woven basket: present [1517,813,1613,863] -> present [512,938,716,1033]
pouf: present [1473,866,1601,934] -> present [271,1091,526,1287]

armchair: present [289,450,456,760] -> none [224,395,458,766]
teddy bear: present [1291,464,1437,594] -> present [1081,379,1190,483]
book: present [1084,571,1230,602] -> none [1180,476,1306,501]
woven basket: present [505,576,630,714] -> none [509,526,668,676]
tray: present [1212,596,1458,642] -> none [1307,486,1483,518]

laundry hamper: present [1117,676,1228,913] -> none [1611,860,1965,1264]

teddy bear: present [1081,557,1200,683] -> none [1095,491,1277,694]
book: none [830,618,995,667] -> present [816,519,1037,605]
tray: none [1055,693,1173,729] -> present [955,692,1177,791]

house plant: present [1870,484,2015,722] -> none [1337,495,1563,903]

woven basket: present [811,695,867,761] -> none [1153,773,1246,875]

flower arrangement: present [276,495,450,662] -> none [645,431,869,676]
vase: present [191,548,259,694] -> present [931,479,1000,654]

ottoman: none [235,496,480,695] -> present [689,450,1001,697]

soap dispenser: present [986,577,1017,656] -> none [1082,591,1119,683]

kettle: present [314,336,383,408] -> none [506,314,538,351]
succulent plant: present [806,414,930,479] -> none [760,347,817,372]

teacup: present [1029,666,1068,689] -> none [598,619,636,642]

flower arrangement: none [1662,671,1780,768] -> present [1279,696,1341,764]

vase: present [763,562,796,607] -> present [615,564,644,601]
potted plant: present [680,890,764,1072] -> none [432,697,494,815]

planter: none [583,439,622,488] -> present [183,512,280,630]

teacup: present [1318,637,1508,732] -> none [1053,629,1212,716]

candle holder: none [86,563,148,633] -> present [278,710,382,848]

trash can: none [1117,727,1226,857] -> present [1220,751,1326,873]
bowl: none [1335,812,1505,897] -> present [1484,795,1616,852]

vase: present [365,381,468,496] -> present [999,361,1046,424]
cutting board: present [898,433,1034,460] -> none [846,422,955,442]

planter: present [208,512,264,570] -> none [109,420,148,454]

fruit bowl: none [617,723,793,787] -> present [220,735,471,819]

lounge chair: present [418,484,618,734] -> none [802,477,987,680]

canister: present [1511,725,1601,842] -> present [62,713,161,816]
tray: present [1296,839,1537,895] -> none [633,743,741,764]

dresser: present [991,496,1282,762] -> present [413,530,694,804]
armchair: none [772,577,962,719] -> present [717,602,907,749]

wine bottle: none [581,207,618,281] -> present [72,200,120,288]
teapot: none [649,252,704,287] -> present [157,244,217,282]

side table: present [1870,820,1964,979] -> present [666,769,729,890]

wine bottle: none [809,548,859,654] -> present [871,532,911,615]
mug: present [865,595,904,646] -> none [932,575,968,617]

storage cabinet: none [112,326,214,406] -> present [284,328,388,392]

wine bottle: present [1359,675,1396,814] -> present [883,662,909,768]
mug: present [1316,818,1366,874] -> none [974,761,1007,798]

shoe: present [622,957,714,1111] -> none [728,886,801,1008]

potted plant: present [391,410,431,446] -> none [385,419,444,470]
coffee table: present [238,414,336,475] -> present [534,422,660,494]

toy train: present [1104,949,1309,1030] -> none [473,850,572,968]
--
### TASK TO COMPLETE:
Beginning at the top of the records above, transcribe each line exactly up to and including the line that holds "woven basket: present [811,695,867,761]".

### ANSWER TO THIS TASK:
woven basket: present [1517,813,1613,863] -> present [512,938,716,1033]
pouf: present [1473,866,1601,934] -> present [271,1091,526,1287]

armchair: present [289,450,456,760] -> none [224,395,458,766]
teddy bear: present [1291,464,1437,594] -> present [1081,379,1190,483]
book: present [1084,571,1230,602] -> none [1180,476,1306,501]
woven basket: present [505,576,630,714] -> none [509,526,668,676]
tray: present [1212,596,1458,642] -> none [1307,486,1483,518]

laundry hamper: present [1117,676,1228,913] -> none [1611,860,1965,1264]

teddy bear: present [1081,557,1200,683] -> none [1095,491,1277,694]
book: none [830,618,995,667] -> present [816,519,1037,605]
tray: none [1055,693,1173,729] -> present [955,692,1177,791]

house plant: present [1870,484,2015,722] -> none [1337,495,1563,903]

woven basket: present [811,695,867,761] -> none [1153,773,1246,875]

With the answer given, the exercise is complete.